→ WHAT YOU SHOULD DO
Restate the records in full, so that each line matches the original exactly.

→ PROVIDED MATERIAL
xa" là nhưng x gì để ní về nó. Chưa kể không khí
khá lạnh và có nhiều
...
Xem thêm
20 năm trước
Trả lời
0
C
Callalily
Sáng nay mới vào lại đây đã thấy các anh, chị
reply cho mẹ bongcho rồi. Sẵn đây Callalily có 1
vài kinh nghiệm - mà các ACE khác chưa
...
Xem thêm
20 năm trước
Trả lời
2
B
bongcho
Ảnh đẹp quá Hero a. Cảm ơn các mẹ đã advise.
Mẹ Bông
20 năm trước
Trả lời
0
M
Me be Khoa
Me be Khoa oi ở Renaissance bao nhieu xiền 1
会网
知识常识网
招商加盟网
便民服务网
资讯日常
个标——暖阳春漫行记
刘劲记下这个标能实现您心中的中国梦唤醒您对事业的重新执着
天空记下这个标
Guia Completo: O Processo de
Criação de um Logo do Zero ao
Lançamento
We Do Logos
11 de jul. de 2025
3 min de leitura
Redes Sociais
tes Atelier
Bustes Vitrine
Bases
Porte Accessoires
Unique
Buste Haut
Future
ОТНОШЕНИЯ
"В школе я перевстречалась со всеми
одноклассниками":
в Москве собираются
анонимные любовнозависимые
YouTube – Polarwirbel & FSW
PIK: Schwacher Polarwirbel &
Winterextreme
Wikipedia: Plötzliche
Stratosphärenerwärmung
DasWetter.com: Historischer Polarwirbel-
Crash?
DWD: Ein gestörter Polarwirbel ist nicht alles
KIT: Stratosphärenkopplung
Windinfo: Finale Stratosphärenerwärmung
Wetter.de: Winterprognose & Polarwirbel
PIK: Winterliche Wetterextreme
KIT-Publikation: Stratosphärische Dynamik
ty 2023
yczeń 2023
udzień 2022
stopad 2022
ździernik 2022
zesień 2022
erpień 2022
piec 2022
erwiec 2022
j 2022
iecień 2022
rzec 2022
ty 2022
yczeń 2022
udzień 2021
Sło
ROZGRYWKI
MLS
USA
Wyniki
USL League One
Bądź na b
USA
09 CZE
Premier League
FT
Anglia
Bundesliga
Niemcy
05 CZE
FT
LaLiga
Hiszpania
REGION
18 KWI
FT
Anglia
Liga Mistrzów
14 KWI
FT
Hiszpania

→ REPLY
xa" là nhưng x gì để ní về nó. Chưa kể không khí
khá lạnh và có nhiều
...
Xem thêm
20 năm trước
Trả lời
0
C
Callalily
Sáng nay mới vào lại đây đã thấy các anh, chị
reply cho mẹ bongcho rồi. Sẵn đây Callalily có 1
vài kinh nghiệm - mà các ACE khác chưa
...
Xem thêm
20 năm trước
Trả lời
2
B
bongcho
Ảnh đẹp quá Hero a. Cảm ơn các mẹ đã advise.
Mẹ Bông
20 năm trước
Trả lời
0
M
Me be Khoa
Me be Khoa oi ở Renaissance bao nhieu xiền 1
会网
知识常识网
招商加盟网
便民服务网
资讯日常
个标——暖阳春漫行记
刘劲记下这个标能实现您心中的中国梦唤醒您对事业的重新执着
天空记下这个标
Guia Completo: O Processo de
Criação de um Logo do Zero ao
Lançamento
We Do Logos
11 de jul. de 2025
3 min de leitura
Redes Sociais
tes Atelier
Bustes Vitrine
Bases
Porte Accessoires
Unique
Buste Haut
Future
ОТНОШЕНИЯ
"В школе я перевстречалась со всеми
одноклассниками":
в Москве собираются
анонимные любовнозависимые
YouTube – Polarwirbel & FSW
PIK: Schwacher Polarwirbel &
Winterextreme
Wikipedia: Plötzliche
Stratosphärenerwärmung
DasWetter.com: Historischer Polarwirbel-
Crash?
DWD: Ein gestörter Polarwirbel ist nicht alles
KIT: Stratosphärenkopplung
Windinfo: Finale Stratosphärenerwärmung
Wetter.de: Winterprognose & Polarwirbel
PIK: Winterliche Wetterextreme
KIT-Publikation: Stratosphärische Dynamik
ty 2023
yczeń 2023
udzień 2022
stopad 2022
ździernik 2022
zesień 2022
erpień 2022
piec 2022
erwiec 2022
j 2022
iecień 2022
rzec 2022
ty 2022
yczeń 2022
udzień 2021
Sło
ROZGRYWKI
MLS
USA
Wyniki
USL League One
Bądź na b
USA
09 CZE
Premier League
FT
Anglia
Bundesliga
Niemcy
05 CZE
FT
LaLiga
Hiszpania
REGION
18 KWI
FT
Anglia
Liga Mistrzów
14 KWI
FT
Hiszpania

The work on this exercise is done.